途中、踊り場には参考資料や写真などが展示されていますが、その中で一番感銘を受けたのが、
「芸術は呪術である。 岡本太郎」
という言葉が書かれたパネルでした。
太陽の塔、確かに「どこかの土着民族が崇め奉って来た神祭用の巨像」みたいな感じがしますよね。
私など、今もなお「カッコいい!」とか言いながら崇拝してますし。w
塔内の見学を終えて
この背中の紋紋とかも、「人類の進歩と調和」という万博のテーマなど、まるで御構いなしですよね。
ここで、「右腕には大屋根(空中回廊)へ抜ける開口部があった」ということを思い出しました。
アップで撮影してみましたが、確かに何かを塞いだ跡が分かります。
EXPO’70 パビリオン(当時の鉄鋼館を利用したもの)では、太陽の塔再生の企画展もやっていましたが、体力の限界につき、リタイアしてしまいました。
もったいないことをしました。。

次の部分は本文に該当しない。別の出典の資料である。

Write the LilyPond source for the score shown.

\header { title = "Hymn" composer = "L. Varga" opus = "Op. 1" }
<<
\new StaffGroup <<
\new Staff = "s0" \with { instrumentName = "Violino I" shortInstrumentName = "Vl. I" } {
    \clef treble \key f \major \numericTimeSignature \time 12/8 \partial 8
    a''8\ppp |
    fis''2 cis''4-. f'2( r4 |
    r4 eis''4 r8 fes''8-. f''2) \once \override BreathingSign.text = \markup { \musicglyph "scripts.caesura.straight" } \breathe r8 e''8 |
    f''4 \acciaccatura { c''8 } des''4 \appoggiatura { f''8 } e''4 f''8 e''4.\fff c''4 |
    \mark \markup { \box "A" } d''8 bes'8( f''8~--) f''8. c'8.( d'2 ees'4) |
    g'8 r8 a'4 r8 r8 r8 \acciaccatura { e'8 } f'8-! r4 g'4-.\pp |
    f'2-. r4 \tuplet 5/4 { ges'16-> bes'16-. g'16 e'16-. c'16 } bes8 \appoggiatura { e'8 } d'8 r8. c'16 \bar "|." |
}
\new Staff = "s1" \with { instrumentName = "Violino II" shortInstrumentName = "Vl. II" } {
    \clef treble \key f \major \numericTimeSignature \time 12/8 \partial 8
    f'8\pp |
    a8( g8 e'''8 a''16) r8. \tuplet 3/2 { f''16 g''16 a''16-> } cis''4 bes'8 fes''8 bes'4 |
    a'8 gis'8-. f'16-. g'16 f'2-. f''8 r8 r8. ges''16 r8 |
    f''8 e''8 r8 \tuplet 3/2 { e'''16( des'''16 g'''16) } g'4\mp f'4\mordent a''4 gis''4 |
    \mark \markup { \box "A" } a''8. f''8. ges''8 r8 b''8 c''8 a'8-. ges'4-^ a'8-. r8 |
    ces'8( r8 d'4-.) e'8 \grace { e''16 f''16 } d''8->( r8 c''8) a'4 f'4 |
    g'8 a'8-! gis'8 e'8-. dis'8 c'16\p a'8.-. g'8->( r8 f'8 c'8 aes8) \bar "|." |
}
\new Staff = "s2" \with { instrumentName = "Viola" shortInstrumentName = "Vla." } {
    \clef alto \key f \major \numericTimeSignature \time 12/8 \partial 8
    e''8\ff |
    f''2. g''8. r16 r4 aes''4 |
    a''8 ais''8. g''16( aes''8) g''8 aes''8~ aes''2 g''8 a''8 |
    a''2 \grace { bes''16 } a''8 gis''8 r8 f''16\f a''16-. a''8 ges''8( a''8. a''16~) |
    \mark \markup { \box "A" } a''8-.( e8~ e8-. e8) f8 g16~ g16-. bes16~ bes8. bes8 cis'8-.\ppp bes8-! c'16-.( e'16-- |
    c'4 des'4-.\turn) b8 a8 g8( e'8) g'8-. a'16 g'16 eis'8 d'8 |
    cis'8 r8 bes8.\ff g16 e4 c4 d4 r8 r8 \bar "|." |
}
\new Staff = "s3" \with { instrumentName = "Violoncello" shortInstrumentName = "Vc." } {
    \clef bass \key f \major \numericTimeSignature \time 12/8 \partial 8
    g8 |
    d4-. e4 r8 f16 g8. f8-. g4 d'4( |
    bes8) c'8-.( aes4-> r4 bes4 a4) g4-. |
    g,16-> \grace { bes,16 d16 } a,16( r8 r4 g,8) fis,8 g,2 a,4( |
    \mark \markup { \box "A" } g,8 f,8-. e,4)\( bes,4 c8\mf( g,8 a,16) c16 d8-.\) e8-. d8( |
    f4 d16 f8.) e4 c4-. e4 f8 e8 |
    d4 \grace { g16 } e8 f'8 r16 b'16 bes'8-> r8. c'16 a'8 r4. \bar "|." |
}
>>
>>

。
歩道上のマンホールのフタには、万博のシンボルマークが刻まれていました。
おそらく48年前からずっとここにあったんでしょう。
一応、EXPO’70 パビリオンに来てはみました。
万博当時の華やかなパビリオン群という仲間たちが全員いなくなった後、1人でポツンとこの場に残され、この会場跡(公園)を見守り続けて来た太陽の塔を見ていると、ちょっと泣きそうな気持ちになります。
ピッカピカに再建されるわけでもなく、かといって廃墟として朽ち果てることを許されもせず。
それでもここに立ち続け、腕を広げ続ける太陽の塔は、ステキです。
公園の中央口に戻る途中で、「中央休憩所(無料休憩所)」を発見しました。
誰も休憩していませんし、「休憩所」というには椅子の数も少なすぎるように思います。
もしかすると、万博当時の施設跡かもしれません。
戦利品のご紹介
で、最後に戦利品をご紹介します。
まずはハンドタオル(おぉ、黒い太陽だ!)とマグネット。
最も欲しかった戦利品がこちら。
実は数量限定品で、しかも塔内のショップでしか取り扱っていないそうです。
パッケージの袋から出してあげました。
ということで、薄汚れた実物を見ながら、今回はここまでです。